◆ SOURCE DOCUMENT
● ● ●

Introduction to Veterinary Medicine



5th.- IT IS CHEAPER. This results from two causes – the duration of disease is shortened, and the medicine is obtained at a smaller cost. Animals treated Homoeopathically recover mush sooner. In severe disease, such as inflammation of the lungs or bowels, the patient is cured in about half the time; of the treatment having been directed against the disease, and not against the constitution, as soon as the malady is cured he is able at once to resume his accustomed duties.

To the industrious portions of the community, whose living depends upon their own exertions, the labour and produce of their domestic animals, or both, a speedy recovery is of great importance; and it is a well-known fact, that such inconvenience and want have often resulted from the injudicious and protracted appliances of the old system of medicine. In consequence of the small doses of medicine which it is found most advantageous to administer in Homoeopathic treatment, a great saving is effected in the cost of drugs.

● ● ●

◆ WHAT YOU NEED TO DO
- A) Decide whether each statement agrees with the veterinary medicine text, answering yes or no and quoting the words that decide it: (i) the text states that the duration of disease is shortened; (ii) the text credits the saving on drugs to large doses; (iii) the text says a patient with severe disease is cured in about a third of the time.
- B) Answer these questions from the veterinary medicine text:
(i) How many causes does it give for the treatment being cheaper?
(ii) Which two severe diseases does it name?
(iii) What does it say has often resulted from the protracted appliances of the old system of medicine?

◆ MATERIAL SHOWN
● ● ●

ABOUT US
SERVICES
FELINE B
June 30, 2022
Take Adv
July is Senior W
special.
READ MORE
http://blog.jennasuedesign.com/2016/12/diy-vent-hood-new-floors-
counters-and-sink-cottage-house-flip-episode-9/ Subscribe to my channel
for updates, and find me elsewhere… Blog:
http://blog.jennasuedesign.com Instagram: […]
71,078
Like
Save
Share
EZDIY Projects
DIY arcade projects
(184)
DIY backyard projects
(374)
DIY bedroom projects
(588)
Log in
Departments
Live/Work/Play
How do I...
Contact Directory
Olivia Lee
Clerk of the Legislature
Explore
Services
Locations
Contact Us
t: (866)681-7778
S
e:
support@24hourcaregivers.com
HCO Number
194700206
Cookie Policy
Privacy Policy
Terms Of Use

● ● ●

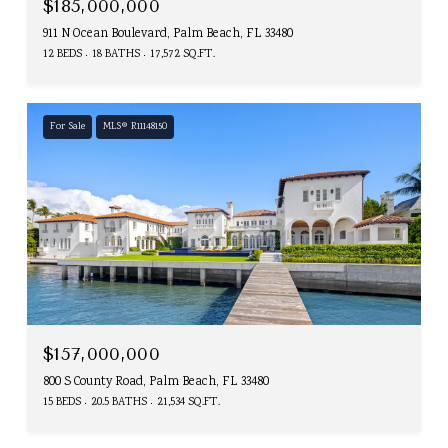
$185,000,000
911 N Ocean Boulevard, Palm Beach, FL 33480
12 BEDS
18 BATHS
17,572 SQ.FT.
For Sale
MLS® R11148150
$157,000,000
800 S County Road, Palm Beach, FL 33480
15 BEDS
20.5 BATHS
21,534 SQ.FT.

● ● ●

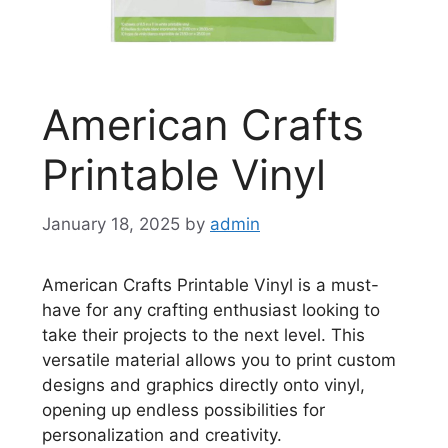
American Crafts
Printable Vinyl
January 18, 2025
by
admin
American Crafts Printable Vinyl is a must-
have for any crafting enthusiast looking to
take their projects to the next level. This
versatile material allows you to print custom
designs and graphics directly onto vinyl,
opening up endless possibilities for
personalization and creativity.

● ● ●

◆ PROBLEM SOLUTIONS
- A)
(i) Yes: "the duration of disease is shortened"
(ii) No: "In consequence of the small doses of medicine which it is found most advantageous to administer in Homoeopathic treatment, a great saving is effected in the cost of drugs."
(iii) No: "the patient is cured in about half the time"

- B)
(i) Two.
(ii) Inflammation of the lungs or bowels.
(iii) Inconvenience and want.